* * *

I’ve seen a lot of seasons change. When you’re not distracted by school and friends and what movie’s coming out next week, you’ve got time to look at the trees.

Thunder Bay’s autumn is prettier than most. There’s lots of color. Lots of rustle. But it’s also more volatile. Frigid and wet one day, with a side of gray clouds, and then days like today, where the sun looks as warm as July and the breeze is so light that the leaves just seem to glisten as they move in it.
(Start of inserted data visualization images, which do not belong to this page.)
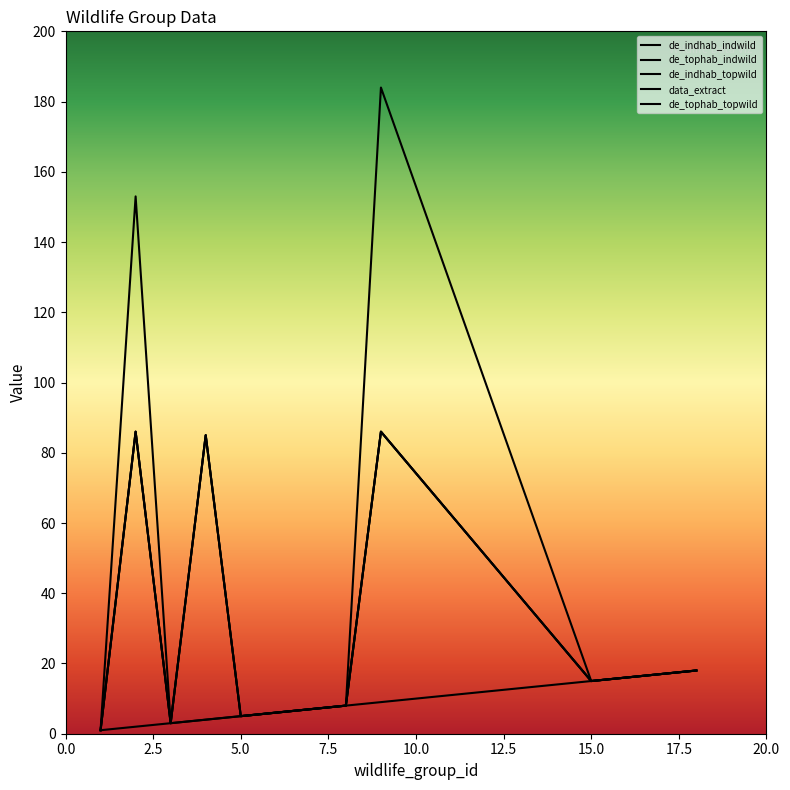

Is this an area chart (filled region under the line)?

No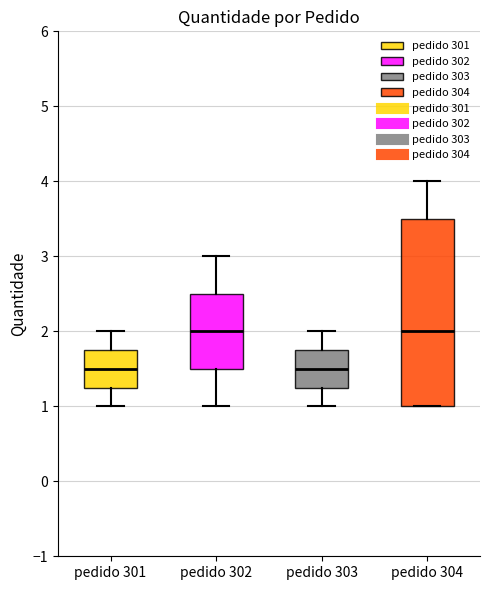

Where is the lower edge of the box for pedido 304 on the y-axis? The values are not printed on the chart, so give them approximately, as read against the axis.

1.0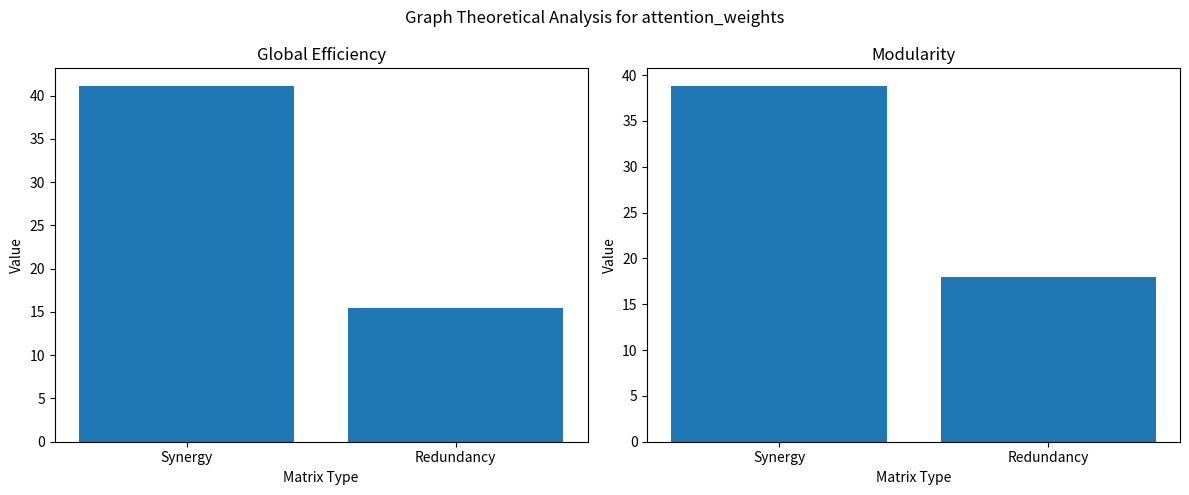

Which has a higher value, Synergy or Redundancy?

Synergy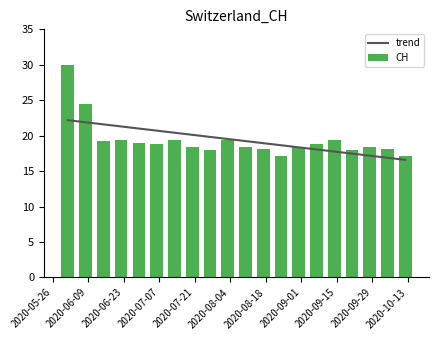

What is the difference between the maximum and minimum values in the CH series?

12.9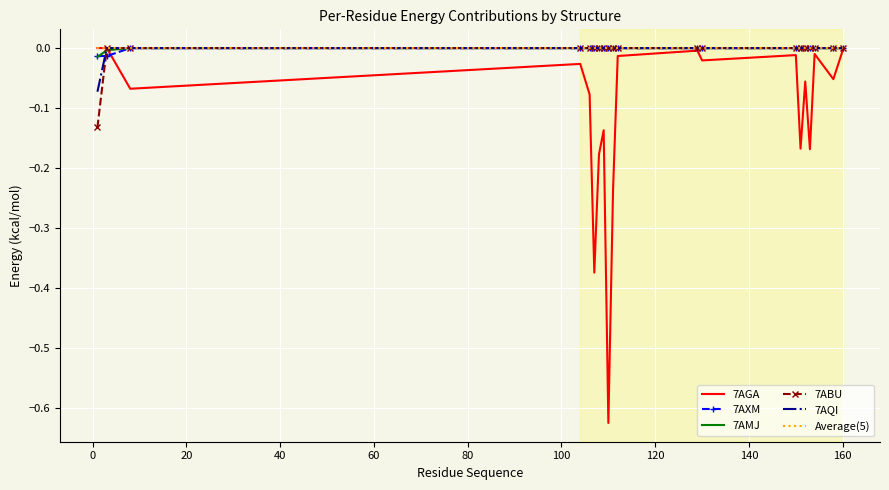

Count the number of data series in this chart.

6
I’ve got my mom’s car. I drove it up to Anna’s place after dropping Mom to do some shopping downtown. She said she’d get a lift home from a friend. I was glad to hear that she’d made some friends. She does it easily, being so open and easygoing. Not like me. I don’t think it was quite like my dad either, but I find that I can’t really remember, and that bothers me, so I don’t push my brain too hard. I’d rather believe that the memories are there, just under the surface, whether they really are or not.

As I walk up to the house, I think I see a shadow move on the west side. I blink it off as a trick of my too-tired eyes … until the shadow turns white and shows her pale skin.

“I haven’t wandered far,” Anna says as I walk up.

“You hid from me.”

“I wasn’t sure right away who you were. I have to be cautious. I don’t want to be seen by everyone. Just because I can leave my house now doesn’t mean I’m not still dead.” She shrugs. She’s so frank. She should be damaged by all of this, damaged beyond sanity. “I’m glad you came back.”

“I need to know,” I say. “If you’re still dangerous.”

“We should go inside,” she says, and I agree. It’s strange to see her outdoors, in the sunlight, looking for all the world like a girl out picking flowers on a bright afternoon. Except that anyone looking closely would realize she should be freezing out here wearing just that white dress.

She leads me into the house and closes the door behind like any good hostess. Something about the house has changed too. The gray light is gone. Plain old white sunshine streams through the windows, albeit with a hampering of dirt on the glass.

“What is it that you really want to know, Cas?” Anna asks. “Do you want to know if I’m going to kill more people? Or do you want to know if I can still do this?” She holds her hand up before her face, and dark veins snake up to the fingers. Her eyes go black and a dress of blood erupts through the white, more violently than before, splashing droplets everywhere.

I jump back. “Jesus, Anna!”

She hovers in the air, does a little twirl like something’s playing her favorite tune.

“It’s not pretty, is it?” She crinkles her nose. “There aren’t mirrors left here, but I could see myself in the window glass when the moonlight was bright enough.”

“You’re still like this,” I say, horrified. “Nothing’s changed.”

When I say that nothing’s changed, her eyes narrow, but then she exhales and tries to smile at me. It doesn’t quite work, what with her looking like goth-chick Pinhead.

“Cassio. Don’t you see? Everything’s changed!” She lets herself down to the ground, but the black eyes and writhing hair stay. “I won’t kill anyone. I never wanted to. But whatever this is, it’s what I am. I thought that it was the curse, and maybe it was, but—” She shakes her head. “I had to try to do this after you left. I had to know.” She looks me right in the eye. The inky dark seeps away, revealing the other Anna underneath. “The fight is over. I won. You made me win. I’m not two halves anymore. I know you must think it’s monstrous. But I feel—strong. I feel safe. Maybe I’m not making sense.”

It’s actually fairly easy to get. For someone who was murdered the way she was murdered, feeling safe is probably top priority.

“I get it,” I say softly. “The strength is what you hold on to. Kind of like me. When I walk through a haunted place with my athame in my hand, I feel strong. Untouchable. It’s heady. I don’t know if most people ever feel it.” I shuffle my feet. “And then I met you, and all that went down the shithole.”

She laughs.

“I come in all big and bad, and you use me for a game of handball.” I grin. “Makes a guy feel damn manly.”

She grins back. “It made me feel pretty manly.” Her smile falters. “You didn’t bring it with you today. Your knife. I can always feel it when it’s near.”